In our study, midbrain length was found to be strongly associated with syrinx and surgery. Elongation of the midbrain has been described in Chiari II malformation [20, 40, 41]. However, little is known about the morphology of the midbrain in patients with CM1. Rare cases of midbrain deformity associated with CM1 have been reported in the literature [42], but morphometry of the midbrain has not been previously evaluated before in patients with Chiari I malformation.
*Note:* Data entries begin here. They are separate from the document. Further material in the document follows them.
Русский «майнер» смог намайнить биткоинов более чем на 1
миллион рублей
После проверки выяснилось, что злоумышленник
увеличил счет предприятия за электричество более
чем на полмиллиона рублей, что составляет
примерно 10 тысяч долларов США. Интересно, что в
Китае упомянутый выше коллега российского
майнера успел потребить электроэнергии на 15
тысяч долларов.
It is known that elongation of the medulla and fourth ventricle occurs in patients with caudal migration of the obex below the foramen magnum, an entity known as Chiari malformation 1.5 [20]. Although the pathophysiology of CM1 is still poorly understood, one leading hypothesis is that overcrowding of the hindbrain occurs secondary to underdevelopment of the occipital bone, resulting in obstruction of the CSF flow [20, 43]. We infer that these mechanical factors may contribute to caudal migration of the brainstem as well. Perhaps a longer midbrain length predisposes one to develop symptomatic Chiari I malformation by increasing the likelihood of foramen magnum and CSF flow obstruction. The lower position of the obex, in combination with the descended tonsils, may be more prone to compression and outflow obstruction during periods of vascular engorgement of the tonsils, such as with the Valsalva maneuver or straining [20], which has been emphasized in the theories proposed by Tubbs et al., Gardner and Angel, and Greitz’ group in the development of syrinx and likelihood of having surgery [29, 2628]. However, this finding needs to be taken with caution and it should be assessed in future studies to determine its significance.

Pain or headache within the occipital region is the most common presenting symptom in children and adults with CM1, which is concordant with our results [8, 5, 22, 44, 45]. Intractable occipital headaches and neck pain are common indications for surgery [1]. Occipital headaches have also been correlated with obex position [14]. Both occipital headaches and neck pain were significantly associated with the need for surgery in our study. Several authors have also described the correlation of pain with syringomyelia, [27, 46, 47] however, little is known about the location and characteristics of pain in patients with CM1 and syrinx. In our study, the presence of pain, particularly neck pain, was statistically associated with the presence of syrinx.

There are several limitations to our study. First, this is a retrospective study limited to a single center, which introduces the possibility of bias. Second, not all the MR studies included in our study had the same imaging protocol; for example, sagittal T2 sequence of the brain was not included in all the reviewed MRIs. Third, our moderate sample size resulted in a relatively small number of patients with a syrinx who underwent surgery. Lastly, the main indication for an MRI in control patients was headaches, which might have led to a bias when comparing the presence of headaches in CM1 patients versus controls.

Conclusion

Our study investigates radiological and clinical features of CM1 associated with syrinx and surgery. While further research is needed, these results suggest that the length of the herniated tonsils is not the only parameter to consider when evaluating patients with CM1. The obex position, the presence of syrinx, and medullary kink should be included as radiological parameters when evaluating CM1 patients and may be useful to guide clinical management. Furthermore, midbrain length is a novel criterion to consider, however, its significance will need to be assessed in future studies. The presence of neck pain, occipital headaches, apnea, swallowing abnormality, and motor and sensory dysfunction should be considered clinical parameters. These features may be used to identify patients at risk of developing syrinx, prompt further investigation for syrinx, and evaluate the need for surgery. These results warrant assessment and replication in larger prospective studies.